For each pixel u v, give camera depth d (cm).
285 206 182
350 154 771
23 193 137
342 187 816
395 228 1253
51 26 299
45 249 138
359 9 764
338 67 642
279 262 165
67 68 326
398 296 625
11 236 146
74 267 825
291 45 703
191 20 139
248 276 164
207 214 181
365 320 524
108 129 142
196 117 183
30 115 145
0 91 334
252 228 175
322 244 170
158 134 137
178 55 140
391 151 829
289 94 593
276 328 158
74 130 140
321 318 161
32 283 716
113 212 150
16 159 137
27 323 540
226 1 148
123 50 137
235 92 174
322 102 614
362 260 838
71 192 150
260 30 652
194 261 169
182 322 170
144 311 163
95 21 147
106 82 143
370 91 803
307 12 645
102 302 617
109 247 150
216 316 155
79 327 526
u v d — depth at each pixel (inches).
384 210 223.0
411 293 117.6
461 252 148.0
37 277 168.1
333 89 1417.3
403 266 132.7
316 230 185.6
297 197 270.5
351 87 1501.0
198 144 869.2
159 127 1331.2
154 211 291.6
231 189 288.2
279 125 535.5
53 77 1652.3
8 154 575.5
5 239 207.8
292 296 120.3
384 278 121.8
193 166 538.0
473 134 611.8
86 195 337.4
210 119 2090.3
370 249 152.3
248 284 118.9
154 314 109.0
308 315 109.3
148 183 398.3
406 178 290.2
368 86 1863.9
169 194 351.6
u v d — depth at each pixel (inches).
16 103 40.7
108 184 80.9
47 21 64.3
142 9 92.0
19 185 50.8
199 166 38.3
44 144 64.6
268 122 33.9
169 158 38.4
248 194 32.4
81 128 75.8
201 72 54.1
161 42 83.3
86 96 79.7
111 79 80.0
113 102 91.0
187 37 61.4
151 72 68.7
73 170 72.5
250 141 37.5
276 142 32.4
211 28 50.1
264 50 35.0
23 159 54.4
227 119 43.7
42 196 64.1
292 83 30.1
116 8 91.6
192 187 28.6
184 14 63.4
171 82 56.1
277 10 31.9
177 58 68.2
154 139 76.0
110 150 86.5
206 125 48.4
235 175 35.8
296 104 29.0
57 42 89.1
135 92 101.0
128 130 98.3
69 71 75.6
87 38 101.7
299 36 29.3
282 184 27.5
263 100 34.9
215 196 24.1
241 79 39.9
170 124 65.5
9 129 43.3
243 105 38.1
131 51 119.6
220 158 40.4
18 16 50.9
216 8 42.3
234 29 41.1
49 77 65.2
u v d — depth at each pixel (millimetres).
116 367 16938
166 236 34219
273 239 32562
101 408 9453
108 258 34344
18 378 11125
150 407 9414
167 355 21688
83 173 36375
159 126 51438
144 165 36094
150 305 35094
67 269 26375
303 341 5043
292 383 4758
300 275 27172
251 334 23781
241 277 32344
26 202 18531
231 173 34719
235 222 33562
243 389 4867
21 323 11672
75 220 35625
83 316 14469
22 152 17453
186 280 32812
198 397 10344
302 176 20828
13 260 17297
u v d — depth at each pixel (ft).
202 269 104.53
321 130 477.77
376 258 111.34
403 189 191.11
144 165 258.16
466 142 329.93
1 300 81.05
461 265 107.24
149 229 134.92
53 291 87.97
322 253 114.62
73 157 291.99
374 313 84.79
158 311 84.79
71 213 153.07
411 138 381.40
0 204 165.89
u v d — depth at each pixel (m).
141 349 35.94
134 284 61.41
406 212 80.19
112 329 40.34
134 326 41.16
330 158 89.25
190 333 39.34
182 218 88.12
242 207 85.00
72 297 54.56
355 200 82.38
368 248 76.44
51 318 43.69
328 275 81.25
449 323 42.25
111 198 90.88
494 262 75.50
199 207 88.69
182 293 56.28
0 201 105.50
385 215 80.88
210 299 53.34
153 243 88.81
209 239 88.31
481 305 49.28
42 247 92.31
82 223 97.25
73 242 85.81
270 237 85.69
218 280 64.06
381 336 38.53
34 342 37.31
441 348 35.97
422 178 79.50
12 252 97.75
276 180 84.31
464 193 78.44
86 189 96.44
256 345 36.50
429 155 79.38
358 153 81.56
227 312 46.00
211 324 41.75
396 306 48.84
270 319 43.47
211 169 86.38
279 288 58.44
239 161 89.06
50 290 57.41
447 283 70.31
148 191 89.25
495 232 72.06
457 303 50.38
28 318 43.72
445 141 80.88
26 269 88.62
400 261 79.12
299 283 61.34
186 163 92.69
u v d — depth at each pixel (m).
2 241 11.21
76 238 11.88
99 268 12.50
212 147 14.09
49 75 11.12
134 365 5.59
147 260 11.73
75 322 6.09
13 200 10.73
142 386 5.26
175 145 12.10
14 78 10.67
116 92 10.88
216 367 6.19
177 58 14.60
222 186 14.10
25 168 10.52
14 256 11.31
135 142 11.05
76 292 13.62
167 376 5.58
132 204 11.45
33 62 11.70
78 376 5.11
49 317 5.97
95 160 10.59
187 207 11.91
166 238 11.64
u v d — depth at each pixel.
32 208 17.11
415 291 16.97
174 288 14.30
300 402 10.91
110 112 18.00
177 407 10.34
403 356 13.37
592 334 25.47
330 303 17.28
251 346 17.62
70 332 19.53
══════
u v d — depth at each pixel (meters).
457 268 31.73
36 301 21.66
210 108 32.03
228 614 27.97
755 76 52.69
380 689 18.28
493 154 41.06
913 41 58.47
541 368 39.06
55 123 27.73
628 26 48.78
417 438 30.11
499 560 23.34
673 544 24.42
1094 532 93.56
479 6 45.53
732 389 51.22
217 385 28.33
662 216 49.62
══════
• What the task requires
Write down, word for word, the lines above from the one containing "For each pixel u v, give camera depth d (cm)." through the one containing "207 214 181", both ends included.

• Response
For each pixel u v, give camera depth d (cm).
285 206 182
350 154 771
23 193 137
342 187 816
395 228 1253
51 26 299
45 249 138
359 9 764
338 67 642
279 262 165
67 68 326
398 296 625
11 236 146
74 267 825
291 45 703
191 20 139
248 276 164
207 214 181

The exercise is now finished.